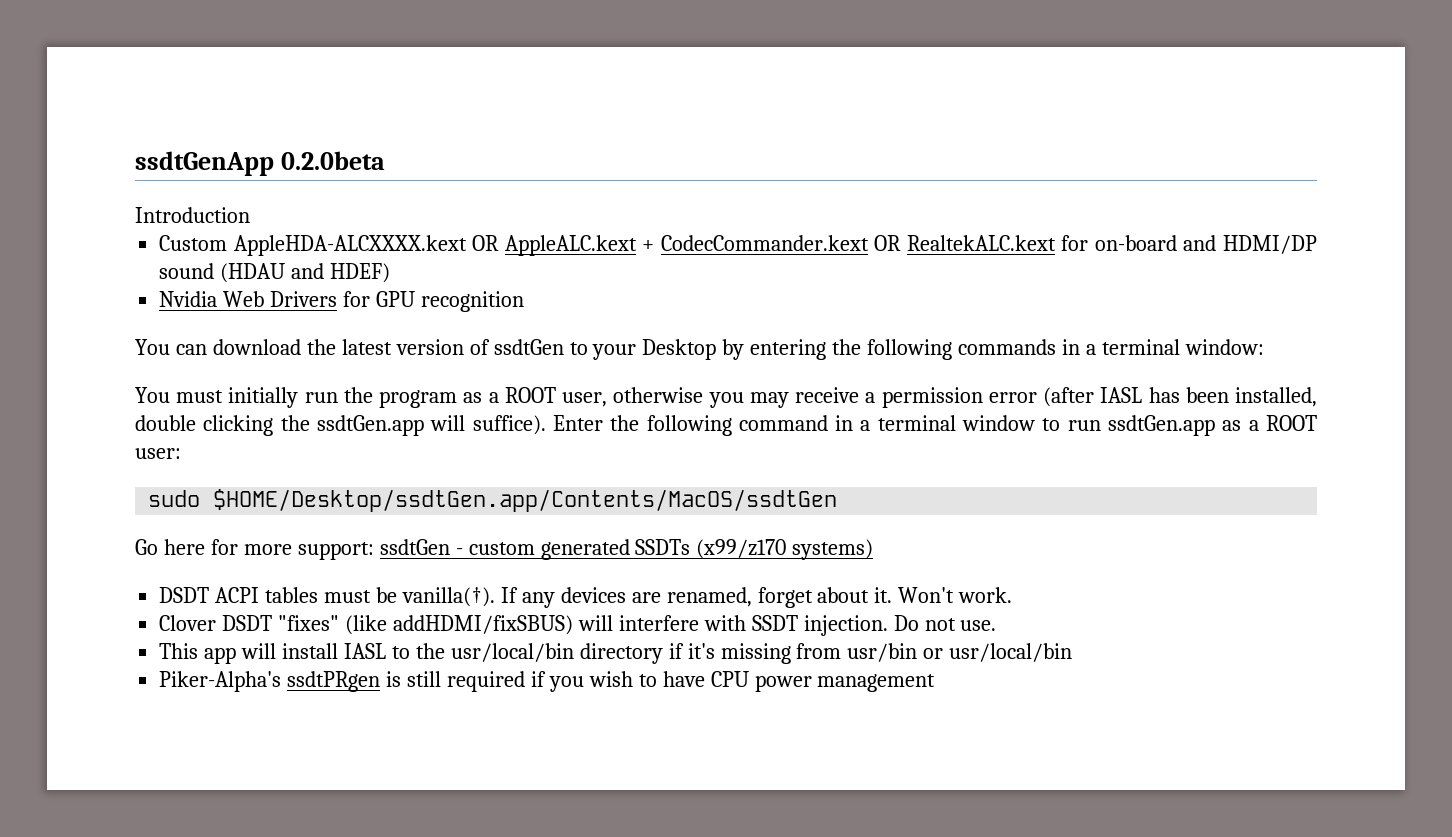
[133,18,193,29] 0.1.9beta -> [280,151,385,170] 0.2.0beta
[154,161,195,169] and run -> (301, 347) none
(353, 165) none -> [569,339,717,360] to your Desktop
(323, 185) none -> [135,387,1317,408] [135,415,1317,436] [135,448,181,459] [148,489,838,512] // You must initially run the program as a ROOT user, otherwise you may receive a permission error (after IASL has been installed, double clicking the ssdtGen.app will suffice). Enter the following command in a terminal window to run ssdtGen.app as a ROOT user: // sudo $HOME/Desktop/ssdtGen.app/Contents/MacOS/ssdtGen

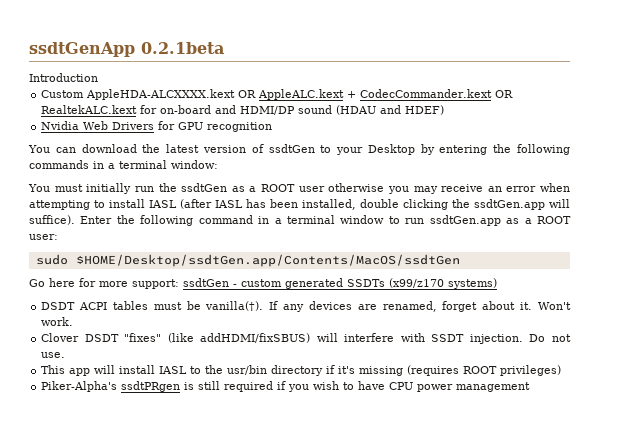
[280,151,385,170] 0.2.0beta -> [141,42,224,54] 0.2.1beta
[379,387,608,408] program as a ROOT user, -> [181,183,325,192] ssdtGen as a ROOT user
[865,387,1037,408] a permission error -> [487,183,570,192] [29,199,177,210] an error when attempting to install IASL
[450,643,574,662] usr/local/bin -> [227,365,268,375] usr/bin
[796,643,1073,662] from usr/bin or usr/local/bin -> [407,365,562,376] (requires ROOT privileges)

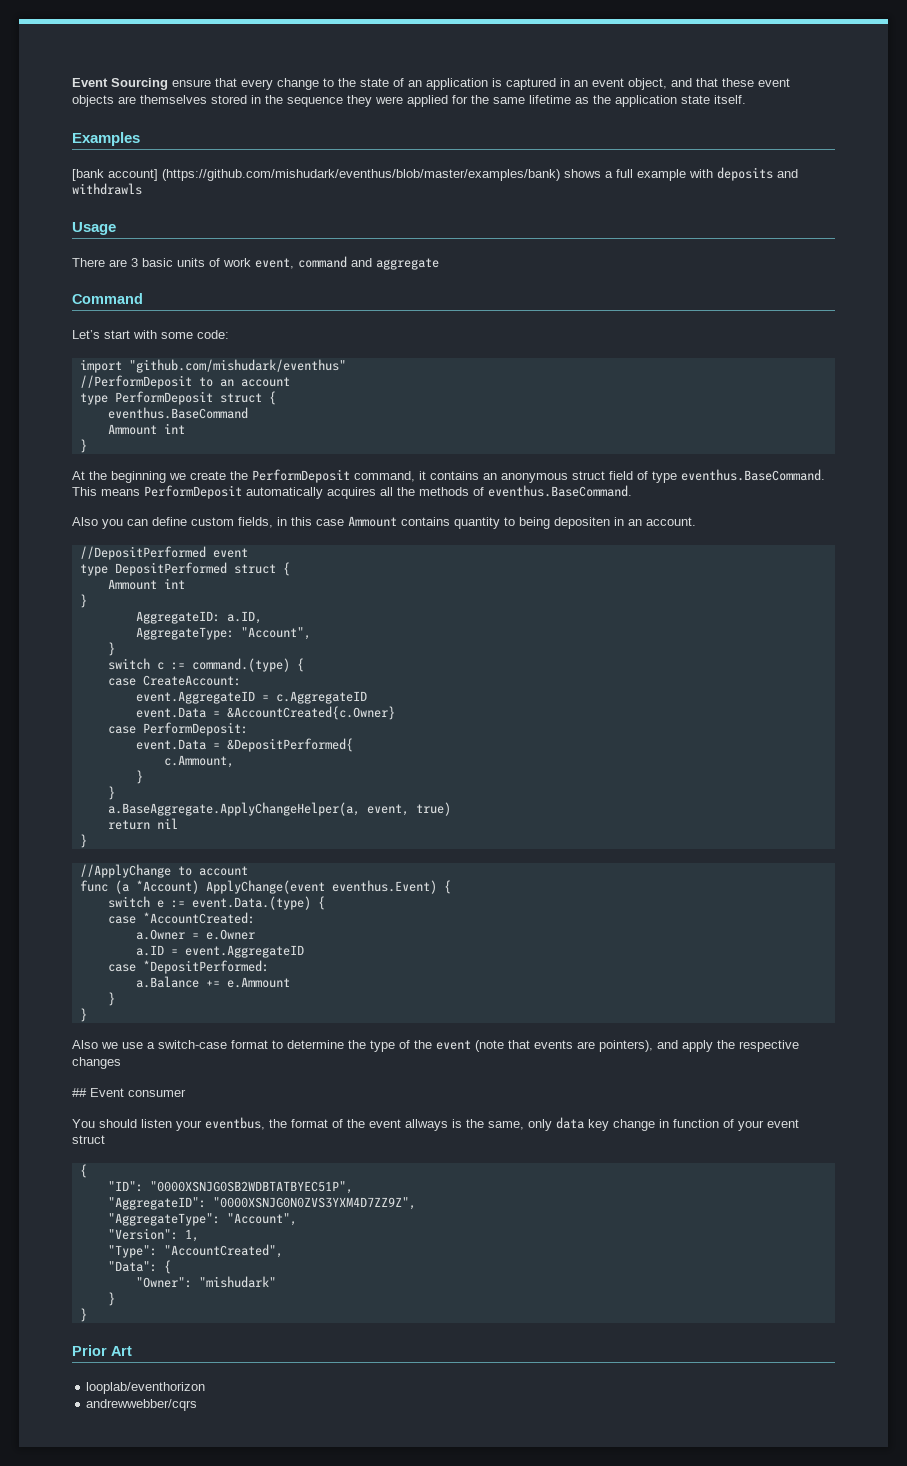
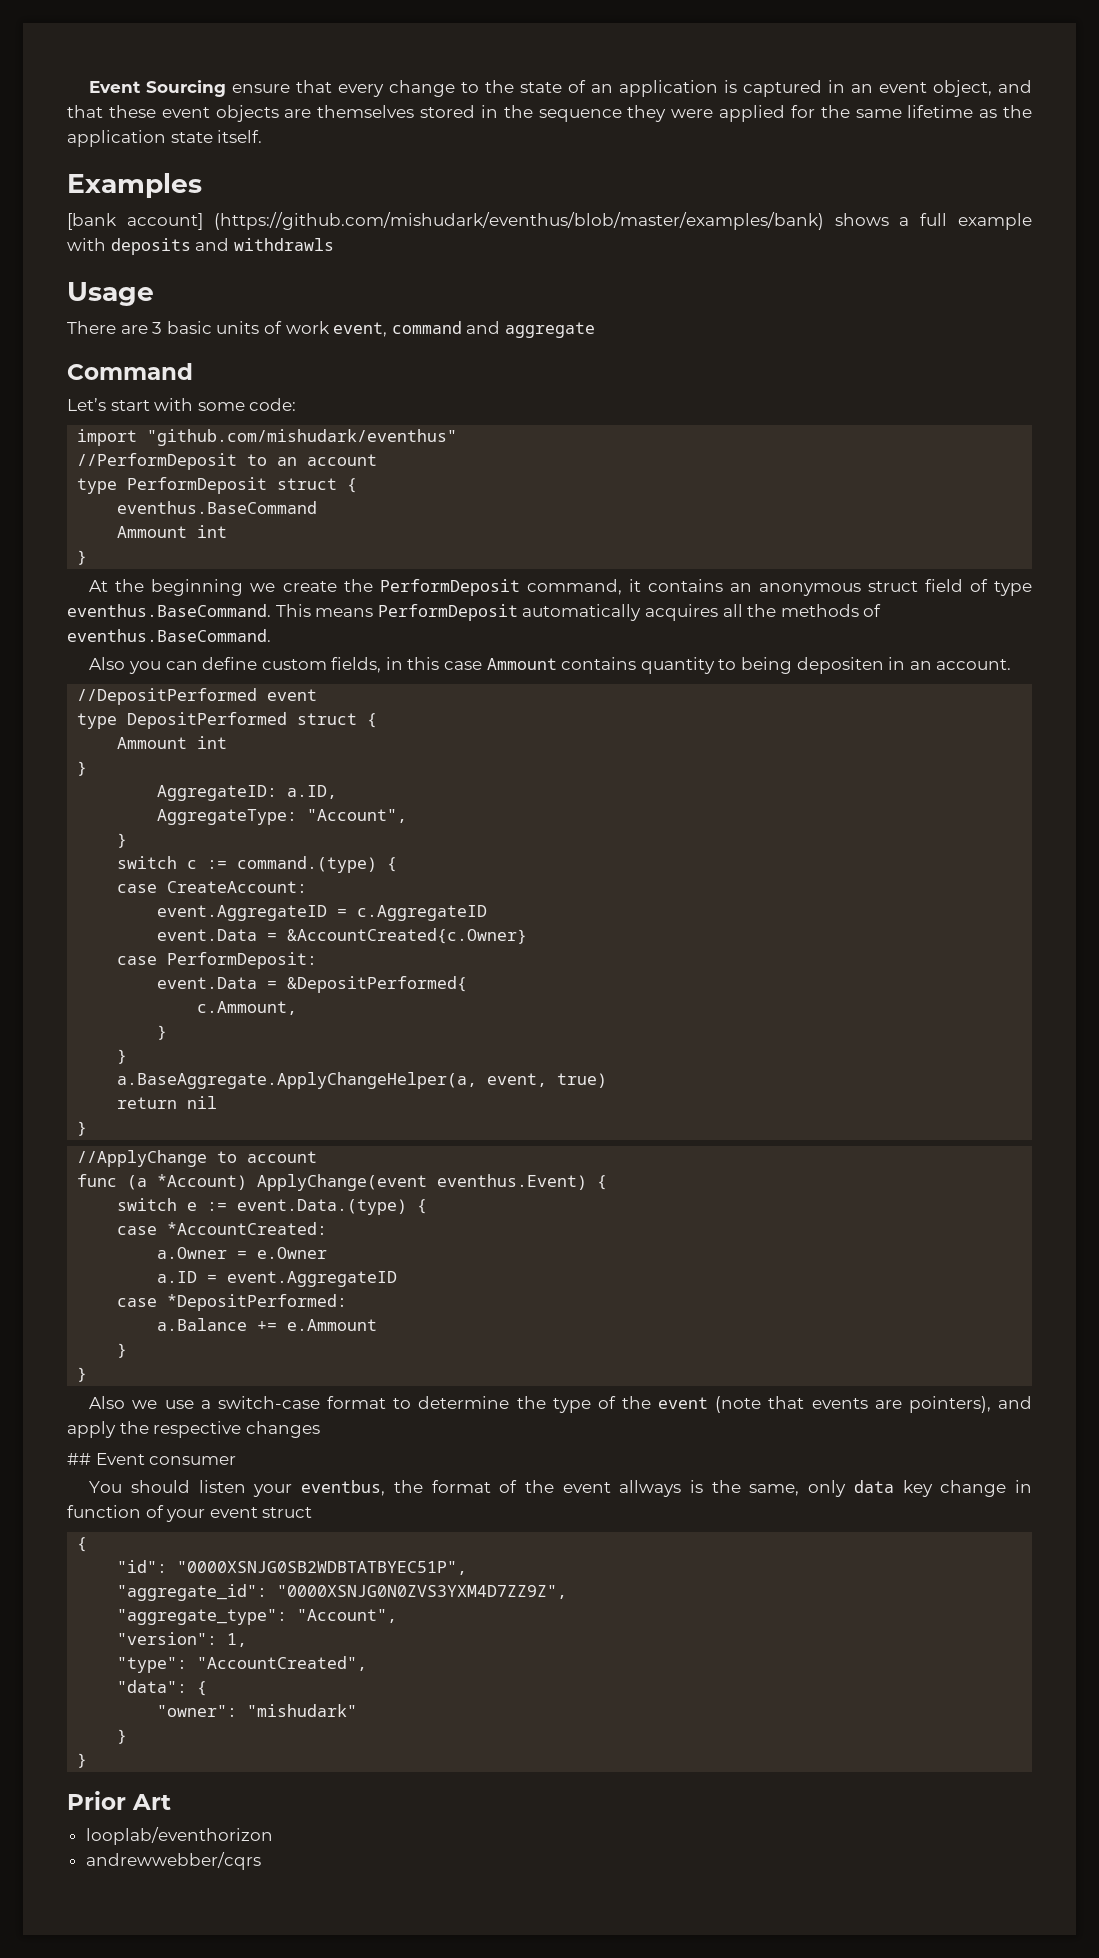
[107,1181,143,1192] "ID": -> [117,1560,168,1573] "id":
[107,1197,206,1210] "AggregateID": -> [117,1584,268,1601] "aggregate_id":
[107,1213,297,1226] [107,1228,178,1240] "AggregateType": "Account", // "Version": -> [117,1609,398,1625] [117,1632,218,1645] "aggregate_type": "Account", // "version":
[107,1245,157,1258] "Type": -> [117,1657,188,1673] "type":
[107,1260,171,1274] [135,1277,192,1288] "Data": { // "Owner": -> [117,1680,208,1696] [157,1705,238,1717] "data": { // "owner":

§

■ YOUR OBJECTIVE
Leave out all pictures and retype precisely the lines that run from the line containing "(353, 165) none" to the last line of the records.

■ WORKED SOLUTION
(353, 165) none -> [569,339,717,360] to your Desktop
(323, 185) none -> [135,387,1317,408] [135,415,1317,436] [135,448,181,459] [148,489,838,512] // You must initially run the program as a ROOT user, otherwise you may receive a permission error (after IASL has been installed, double clicking the ssdtGen.app will suffice). Enter the following command in a terminal window to run ssdtGen.app as a ROOT user: // sudo $HOME/Desktop/ssdtGen.app/Contents/MacOS/ssdtGen

[280,151,385,170] 0.2.0beta -> [141,42,224,54] 0.2.1beta
[379,387,608,408] program as a ROOT user, -> [181,183,325,192] ssdtGen as a ROOT user
[865,387,1037,408] a permission error -> [487,183,570,192] [29,199,177,210] an error when attempting to install IASL
[450,643,574,662] usr/local/bin -> [227,365,268,375] usr/bin
[796,643,1073,662] from usr/bin or usr/local/bin -> [407,365,562,376] (requires ROOT privileges)

[107,1181,143,1192] "ID": -> [117,1560,168,1573] "id":
[107,1197,206,1210] "AggregateID": -> [117,1584,268,1601] "aggregate_id":
[107,1213,297,1226] [107,1228,178,1240] "AggregateType": "Account", // "Version": -> [117,1609,398,1625] [117,1632,218,1645] "aggregate_type": "Account", // "version":
[107,1245,157,1258] "Type": -> [117,1657,188,1673] "type":
[107,1260,171,1274] [135,1277,192,1288] "Data": { // "Owner": -> [117,1680,208,1696] [157,1705,238,1717] "data": { // "owner":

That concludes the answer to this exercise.